Beitragvon Route66 » Fr 2. Dez 2022, 15:37

Geehrte Forengemeinschaft!

Zur Zeit wird bei uns im Enzkreis in Baden-Württemberg die zunehmende Privatisierung der kommunalen öffentlichen Sicherheit und Ordnung kritisch diskutiert. In Heimsheim wurde im Frühjahr dieses Jahres eine Sicherheitsfirma als Citystreife beauftragt um Ordnungswidrigkeiten in der Stadt festzustellen und umgehend zu ahnden, nach wie vor eine hoheitliche Aufgabe.
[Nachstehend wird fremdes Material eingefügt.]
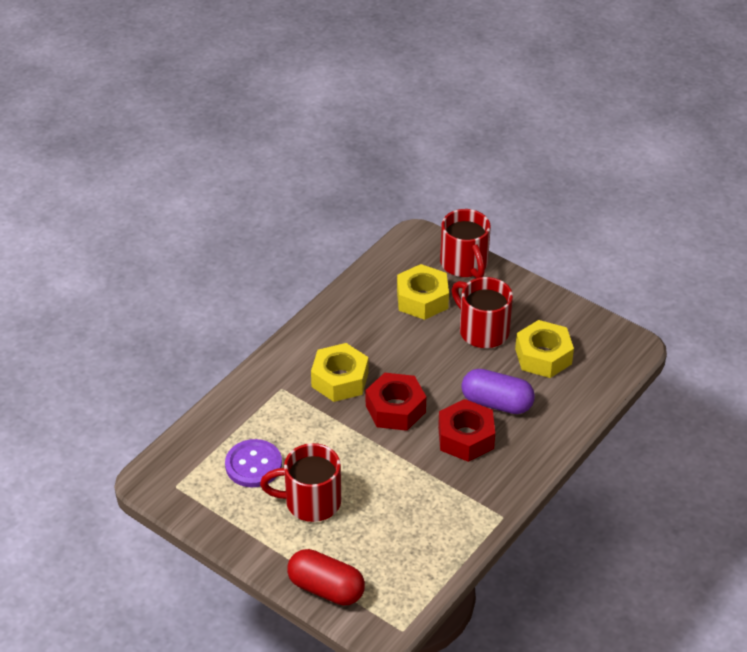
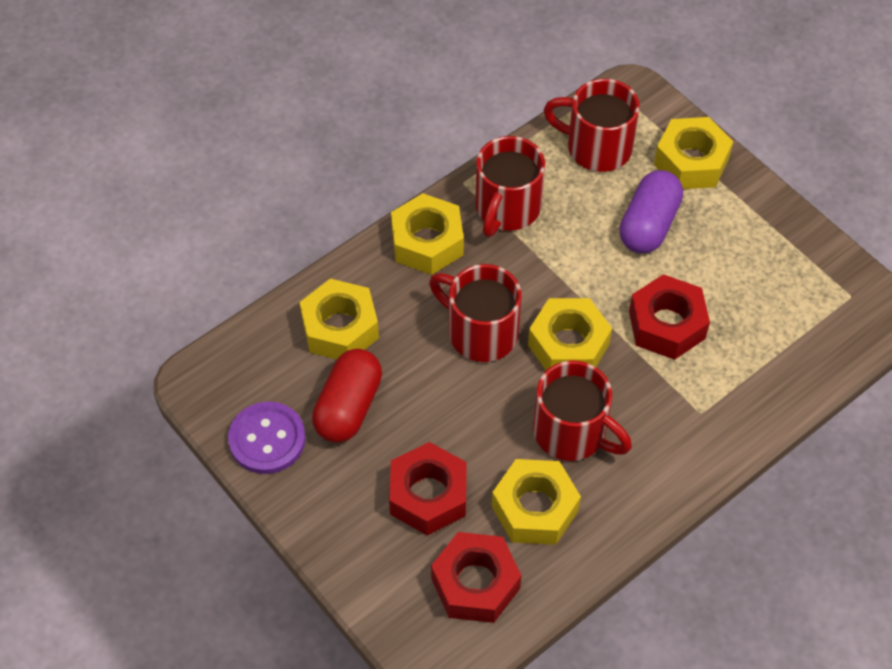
red mug: [260,443,341,522] [440,209,491,278] [452,277,513,348] = 3 -> [429,264,522,362] [475,136,545,237] [533,361,632,461] [544,79,640,172] = 4
red nut: [366,373,426,431] [438,399,495,462] = 2 -> [389,442,467,535] [431,532,522,623] [629,274,710,360] = 3
yellow nut: [311,343,369,402] [397,264,449,320] [515,320,574,378] = 3 -> [300,279,379,359] [391,193,464,275] [492,459,581,545] [528,298,612,371] [654,117,733,189] = 5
Laut der beauftragenden Stadtverwaltung, dem kommunalbehördlichen Hauptamt der Stadt Heimsheim, sollen Security-Angestellte dazu auch Personalien feststellen und Platzverweise erteilen. Weigern sich „Ordnungssünder“ den Firmenangestellten ihren Personalausweis vorzuzeigen sollen sie notfalls bis zum Eintreffen der Polizei festgehalten werden, scheibt das Hauptamt in einer öffentlichen Stellungnahme hierzu.
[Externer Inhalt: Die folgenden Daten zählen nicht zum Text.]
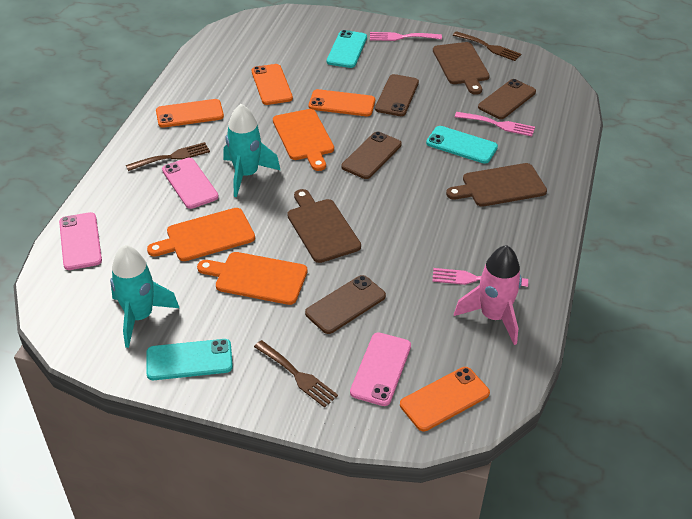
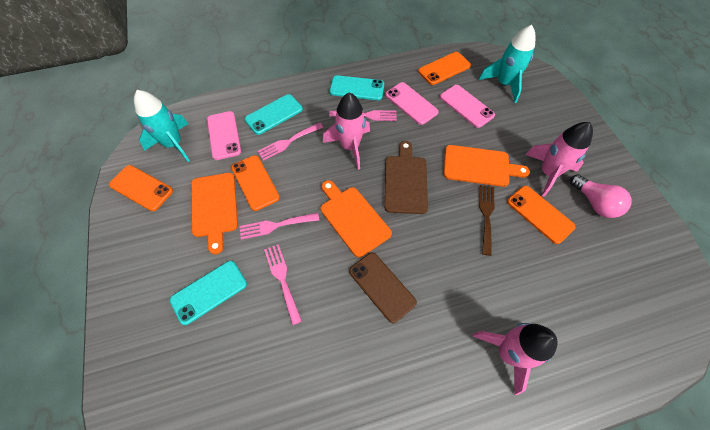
brown cutting board: [287,189,361,263] [433,42,490,95] [446,163,547,207] = 3 -> [384,141,428,214] = 1
brown fork: [126,142,210,171] [254,340,338,408] [453,31,521,61] = 3 -> [479,185,494,256] = 1
brown phone: [305,275,386,334] [342,132,402,179] [375,74,419,116] [478,79,536,119] = 4 -> [349,253,417,323] = 1
pink fork: [370,32,442,41] [432,268,528,287] [455,112,535,137] = 3 -> [239,213,319,240] [257,122,324,161] [264,244,302,325] [329,110,397,121] = 4
pink light bulb: none = 0 -> [570,174,632,218] = 1
pink rocket: [454,245,522,345] = 1 -> [323,92,370,170] [472,323,558,395] [525,122,593,197] = 3

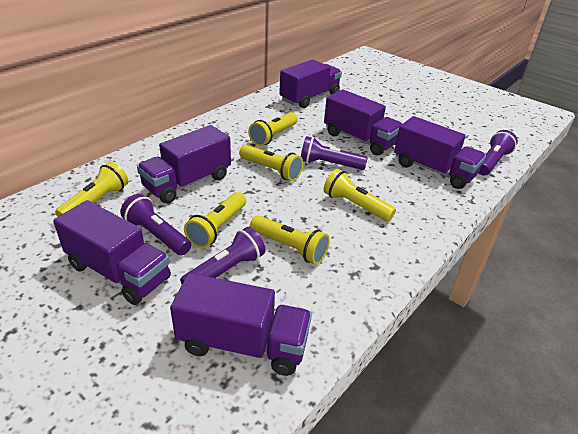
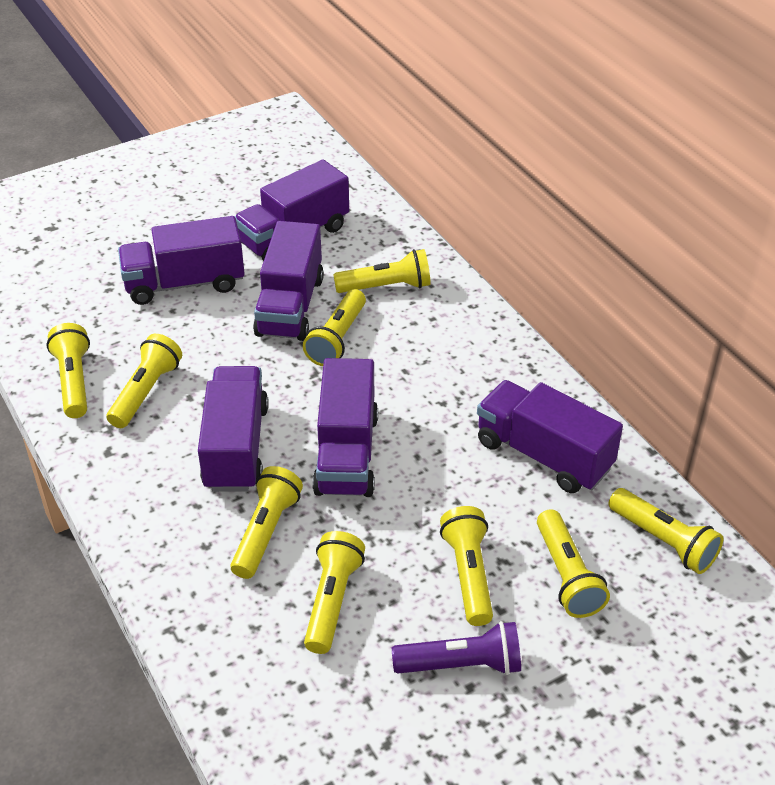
purple flashlight: [120,194,191,255] [180,227,265,284] [301,136,368,170] [479,130,518,176] = 4 -> [392,621,521,675] = 1
yellow flashlight: [55,162,128,217] [184,192,246,248] [239,145,303,181] [248,112,298,146] [250,215,330,265] [323,169,396,221] = 6 -> [46,323,90,418] [106,334,182,428] [230,466,303,579] [303,289,366,366] [304,531,365,654] [333,249,431,293] [440,506,493,626] [537,509,610,618] [608,488,723,574] = 9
Wir, eine Gruppe Heimsheimer Bürger (auch Eltern von Jugendlichen), meinen das diese Praxis zu weit geht und nicht durch das Gesetz gedeckt ist. Denn wie im nachfolgenden Artikel nachvollziehbar beschrieben "haben Mitarbeiterinnen und Mitarbeiter private Sicherheitsdienste im öffentlichen Raum nicht mehr Rechte als andere Bürger auch".

Wir haben hierzu, zu den rechtlich ungeklärten Fragen um die Befugnisse der privaten Citystreife in Heimsheim, die Gewerkschaft der Polizei im Landesbezirk Baden-Württemberg per E-Mail angeschrieben. Auch nach über vier Wochen hat uns die GdP nicht geantwortet.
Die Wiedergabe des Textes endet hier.